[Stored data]
● ● ● ● ● ● ●
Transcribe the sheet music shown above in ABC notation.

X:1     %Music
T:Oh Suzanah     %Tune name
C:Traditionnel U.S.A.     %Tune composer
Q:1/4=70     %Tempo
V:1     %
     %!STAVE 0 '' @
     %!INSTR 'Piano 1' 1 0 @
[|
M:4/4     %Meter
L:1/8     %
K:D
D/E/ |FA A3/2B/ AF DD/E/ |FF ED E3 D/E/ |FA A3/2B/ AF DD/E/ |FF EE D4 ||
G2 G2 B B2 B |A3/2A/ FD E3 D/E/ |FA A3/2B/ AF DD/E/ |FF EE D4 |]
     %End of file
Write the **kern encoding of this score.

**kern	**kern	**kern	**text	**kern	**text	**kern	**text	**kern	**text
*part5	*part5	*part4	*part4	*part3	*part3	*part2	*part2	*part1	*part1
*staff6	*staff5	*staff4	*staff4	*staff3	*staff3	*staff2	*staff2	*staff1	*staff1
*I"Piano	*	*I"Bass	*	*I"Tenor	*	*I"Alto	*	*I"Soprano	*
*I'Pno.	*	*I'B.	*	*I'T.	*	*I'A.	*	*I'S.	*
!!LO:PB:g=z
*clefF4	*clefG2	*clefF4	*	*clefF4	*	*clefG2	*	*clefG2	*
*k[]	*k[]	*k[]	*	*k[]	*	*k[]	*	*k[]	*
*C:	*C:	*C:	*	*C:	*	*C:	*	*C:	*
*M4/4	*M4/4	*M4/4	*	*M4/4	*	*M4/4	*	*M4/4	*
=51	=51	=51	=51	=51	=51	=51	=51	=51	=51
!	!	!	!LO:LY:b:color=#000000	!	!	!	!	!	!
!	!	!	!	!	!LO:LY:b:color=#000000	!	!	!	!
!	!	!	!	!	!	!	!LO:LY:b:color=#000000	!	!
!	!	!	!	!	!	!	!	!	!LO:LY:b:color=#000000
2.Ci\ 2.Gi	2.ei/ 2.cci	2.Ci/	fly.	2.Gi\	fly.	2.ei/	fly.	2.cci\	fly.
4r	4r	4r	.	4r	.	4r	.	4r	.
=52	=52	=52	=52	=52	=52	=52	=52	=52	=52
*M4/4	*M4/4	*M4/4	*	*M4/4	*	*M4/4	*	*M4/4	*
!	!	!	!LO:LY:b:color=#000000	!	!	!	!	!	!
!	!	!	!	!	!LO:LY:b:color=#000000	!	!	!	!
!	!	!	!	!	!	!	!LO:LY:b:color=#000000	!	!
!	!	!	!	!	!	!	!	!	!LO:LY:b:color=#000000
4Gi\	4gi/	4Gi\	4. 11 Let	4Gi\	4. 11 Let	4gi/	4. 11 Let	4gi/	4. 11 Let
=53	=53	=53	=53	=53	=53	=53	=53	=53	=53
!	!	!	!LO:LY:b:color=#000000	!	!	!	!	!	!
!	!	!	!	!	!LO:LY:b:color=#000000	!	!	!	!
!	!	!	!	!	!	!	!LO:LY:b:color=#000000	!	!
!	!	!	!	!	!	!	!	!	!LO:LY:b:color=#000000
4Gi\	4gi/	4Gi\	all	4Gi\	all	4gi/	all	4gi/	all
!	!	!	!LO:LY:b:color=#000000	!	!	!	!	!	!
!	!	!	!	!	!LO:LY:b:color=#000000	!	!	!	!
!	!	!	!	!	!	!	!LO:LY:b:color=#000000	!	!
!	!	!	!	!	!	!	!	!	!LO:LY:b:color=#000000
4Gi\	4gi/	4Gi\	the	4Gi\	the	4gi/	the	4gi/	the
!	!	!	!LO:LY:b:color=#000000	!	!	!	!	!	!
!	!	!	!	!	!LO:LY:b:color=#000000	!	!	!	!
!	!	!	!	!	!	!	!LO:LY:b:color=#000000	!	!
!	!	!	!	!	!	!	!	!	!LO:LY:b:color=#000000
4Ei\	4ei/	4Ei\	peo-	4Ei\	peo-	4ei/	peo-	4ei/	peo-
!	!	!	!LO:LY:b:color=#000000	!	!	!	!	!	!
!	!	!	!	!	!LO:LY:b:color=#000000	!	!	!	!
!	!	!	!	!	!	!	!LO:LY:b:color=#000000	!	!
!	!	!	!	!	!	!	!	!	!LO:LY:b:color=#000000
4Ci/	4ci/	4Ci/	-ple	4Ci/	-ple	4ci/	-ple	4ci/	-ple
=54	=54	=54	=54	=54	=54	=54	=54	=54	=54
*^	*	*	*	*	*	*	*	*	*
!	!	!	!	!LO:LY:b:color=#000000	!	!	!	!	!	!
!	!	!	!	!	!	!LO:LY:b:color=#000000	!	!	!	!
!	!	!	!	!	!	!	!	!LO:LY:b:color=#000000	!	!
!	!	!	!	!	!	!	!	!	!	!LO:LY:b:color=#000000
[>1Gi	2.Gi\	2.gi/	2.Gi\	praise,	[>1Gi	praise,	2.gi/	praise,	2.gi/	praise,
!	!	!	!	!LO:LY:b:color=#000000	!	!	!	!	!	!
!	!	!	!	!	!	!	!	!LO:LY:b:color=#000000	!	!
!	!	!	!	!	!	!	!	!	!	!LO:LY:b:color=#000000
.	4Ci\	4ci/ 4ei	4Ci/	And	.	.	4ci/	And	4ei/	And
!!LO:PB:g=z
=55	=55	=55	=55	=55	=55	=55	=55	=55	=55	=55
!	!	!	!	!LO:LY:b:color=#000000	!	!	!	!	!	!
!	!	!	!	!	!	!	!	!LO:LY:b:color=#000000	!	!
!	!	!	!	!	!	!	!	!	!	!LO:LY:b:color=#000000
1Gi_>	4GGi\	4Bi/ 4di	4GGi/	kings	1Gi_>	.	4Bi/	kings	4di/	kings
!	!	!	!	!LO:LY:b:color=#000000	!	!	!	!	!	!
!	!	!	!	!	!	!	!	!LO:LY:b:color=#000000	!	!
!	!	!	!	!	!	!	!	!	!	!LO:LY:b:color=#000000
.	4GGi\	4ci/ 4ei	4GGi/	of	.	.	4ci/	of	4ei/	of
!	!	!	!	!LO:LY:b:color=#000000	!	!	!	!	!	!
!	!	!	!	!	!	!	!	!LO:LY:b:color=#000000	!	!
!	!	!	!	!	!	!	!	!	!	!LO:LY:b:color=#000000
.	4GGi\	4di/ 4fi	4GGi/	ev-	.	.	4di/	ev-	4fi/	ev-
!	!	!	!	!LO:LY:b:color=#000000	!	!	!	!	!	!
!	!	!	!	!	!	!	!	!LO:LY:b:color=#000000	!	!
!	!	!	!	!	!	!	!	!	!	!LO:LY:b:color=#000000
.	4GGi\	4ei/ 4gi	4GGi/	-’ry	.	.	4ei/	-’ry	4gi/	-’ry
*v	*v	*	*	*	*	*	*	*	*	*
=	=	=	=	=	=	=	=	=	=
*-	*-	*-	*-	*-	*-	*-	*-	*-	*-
● ● ● ● ● ● ●
Task directions
Can you reproduce all of the material above line for line, with no changes?

Solution to this task
Transcribe the sheet music shown above in ABC notation.

X:1     %Music
T:Oh Suzanah     %Tune name
C:Traditionnel U.S.A.     %Tune composer
Q:1/4=70     %Tempo
V:1     %
     %!STAVE 0 '' @
     %!INSTR 'Piano 1' 1 0 @
[|
M:4/4     %Meter
L:1/8     %
K:D
D/E/ |FA A3/2B/ AF DD/E/ |FF ED E3 D/E/ |FA A3/2B/ AF DD/E/ |FF EE D4 ||
G2 G2 B B2 B |A3/2A/ FD E3 D/E/ |FA A3/2B/ AF DD/E/ |FF EE D4 |]
     %End of file
Write the **kern encoding of this score.

**kern	**kern	**kern	**text	**kern	**text	**kern	**text	**kern	**text
*part5	*part5	*part4	*part4	*part3	*part3	*part2	*part2	*part1	*part1
*staff6	*staff5	*staff4	*staff4	*staff3	*staff3	*staff2	*staff2	*staff1	*staff1
*I"Piano	*	*I"Bass	*	*I"Tenor	*	*I"Alto	*	*I"Soprano	*
*I'Pno.	*	*I'B.	*	*I'T.	*	*I'A.	*	*I'S.	*
!!LO:PB:g=z
*clefF4	*clefG2	*clefF4	*	*clefF4	*	*clefG2	*	*clefG2	*
*k[]	*k[]	*k[]	*	*k[]	*	*k[]	*	*k[]	*
*C:	*C:	*C:	*	*C:	*	*C:	*	*C:	*
*M4/4	*M4/4	*M4/4	*	*M4/4	*	*M4/4	*	*M4/4	*
=51	=51	=51	=51	=51	=51	=51	=51	=51	=51
!	!	!	!LO:LY:b:color=#000000	!	!	!	!	!	!
!	!	!	!	!	!LO:LY:b:color=#000000	!	!	!	!
!	!	!	!	!	!	!	!LO:LY:b:color=#000000	!	!
!	!	!	!	!	!	!	!	!	!LO:LY:b:color=#000000
2.Ci\ 2.Gi	2.ei/ 2.cci	2.Ci/	fly.	2.Gi\	fly.	2.ei/	fly.	2.cci\	fly.
4r	4r	4r	.	4r	.	4r	.	4r	.
=52	=52	=52	=52	=52	=52	=52	=52	=52	=52
*M4/4	*M4/4	*M4/4	*	*M4/4	*	*M4/4	*	*M4/4	*
!	!	!	!LO:LY:b:color=#000000	!	!	!	!	!	!
!	!	!	!	!	!LO:LY:b:color=#000000	!	!	!	!
!	!	!	!	!	!	!	!LO:LY:b:color=#000000	!	!
!	!	!	!	!	!	!	!	!	!LO:LY:b:color=#000000
4Gi\	4gi/	4Gi\	4. 11 Let	4Gi\	4. 11 Let	4gi/	4. 11 Let	4gi/	4. 11 Let
=53	=53	=53	=53	=53	=53	=53	=53	=53	=53
!	!	!	!LO:LY:b:color=#000000	!	!	!	!	!	!
!	!	!	!	!	!LO:LY:b:color=#000000	!	!	!	!
!	!	!	!	!	!	!	!LO:LY:b:color=#000000	!	!
!	!	!	!	!	!	!	!	!	!LO:LY:b:color=#000000
4Gi\	4gi/	4Gi\	all	4Gi\	all	4gi/	all	4gi/	all
!	!	!	!LO:LY:b:color=#000000	!	!	!	!	!	!
!	!	!	!	!	!LO:LY:b:color=#000000	!	!	!	!
!	!	!	!	!	!	!	!LO:LY:b:color=#000000	!	!
!	!	!	!	!	!	!	!	!	!LO:LY:b:color=#000000
4Gi\	4gi/	4Gi\	the	4Gi\	the	4gi/	the	4gi/	the
!	!	!	!LO:LY:b:color=#000000	!	!	!	!	!	!
!	!	!	!	!	!LO:LY:b:color=#000000	!	!	!	!
!	!	!	!	!	!	!	!LO:LY:b:color=#000000	!	!
!	!	!	!	!	!	!	!	!	!LO:LY:b:color=#000000
4Ei\	4ei/	4Ei\	peo-	4Ei\	peo-	4ei/	peo-	4ei/	peo-
!	!	!	!LO:LY:b:color=#000000	!	!	!	!	!	!
!	!	!	!	!	!LO:LY:b:color=#000000	!	!	!	!
!	!	!	!	!	!	!	!LO:LY:b:color=#000000	!	!
!	!	!	!	!	!	!	!	!	!LO:LY:b:color=#000000
4Ci/	4ci/	4Ci/	-ple	4Ci/	-ple	4ci/	-ple	4ci/	-ple
=54	=54	=54	=54	=54	=54	=54	=54	=54	=54
*^	*	*	*	*	*	*	*	*	*
!	!	!	!	!LO:LY:b:color=#000000	!	!	!	!	!	!
!	!	!	!	!	!	!LO:LY:b:color=#000000	!	!	!	!
!	!	!	!	!	!	!	!	!LO:LY:b:color=#000000	!	!
!	!	!	!	!	!	!	!	!	!	!LO:LY:b:color=#000000
[>1Gi	2.Gi\	2.gi/	2.Gi\	praise,	[>1Gi	praise,	2.gi/	praise,	2.gi/	praise,
!	!	!	!	!LO:LY:b:color=#000000	!	!	!	!	!	!
!	!	!	!	!	!	!	!	!LO:LY:b:color=#000000	!	!
!	!	!	!	!	!	!	!	!	!	!LO:LY:b:color=#000000
.	4Ci\	4ci/ 4ei	4Ci/	And	.	.	4ci/	And	4ei/	And
!!LO:PB:g=z
=55	=55	=55	=55	=55	=55	=55	=55	=55	=55	=55
!	!	!	!	!LO:LY:b:color=#000000	!	!	!	!	!	!
!	!	!	!	!	!	!	!	!LO:LY:b:color=#000000	!	!
!	!	!	!	!	!	!	!	!	!	!LO:LY:b:color=#000000
1Gi_>	4GGi\	4Bi/ 4di	4GGi/	kings	1Gi_>	.	4Bi/	kings	4di/	kings
!	!	!	!	!LO:LY:b:color=#000000	!	!	!	!	!	!
!	!	!	!	!	!	!	!	!LO:LY:b:color=#000000	!	!
!	!	!	!	!	!	!	!	!	!	!LO:LY:b:color=#000000
.	4GGi\	4ci/ 4ei	4GGi/	of	.	.	4ci/	of	4ei/	of
!	!	!	!	!LO:LY:b:color=#000000	!	!	!	!	!	!
!	!	!	!	!	!	!	!	!LO:LY:b:color=#000000	!	!
!	!	!	!	!	!	!	!	!	!	!LO:LY:b:color=#000000
.	4GGi\	4di/ 4fi	4GGi/	ev-	.	.	4di/	ev-	4fi/	ev-
!	!	!	!	!LO:LY:b:color=#000000	!	!	!	!	!	!
!	!	!	!	!	!	!	!	!LO:LY:b:color=#000000	!	!
!	!	!	!	!	!	!	!	!	!	!LO:LY:b:color=#000000
.	4GGi\	4ei/ 4gi	4GGi/	-’ry	.	.	4ei/	-’ry	4gi/	-’ry
*v	*v	*	*	*	*	*	*	*	*	*
=	=	=	=	=	=	=	=	=	=
*-	*-	*-	*-	*-	*-	*-	*-	*-	*-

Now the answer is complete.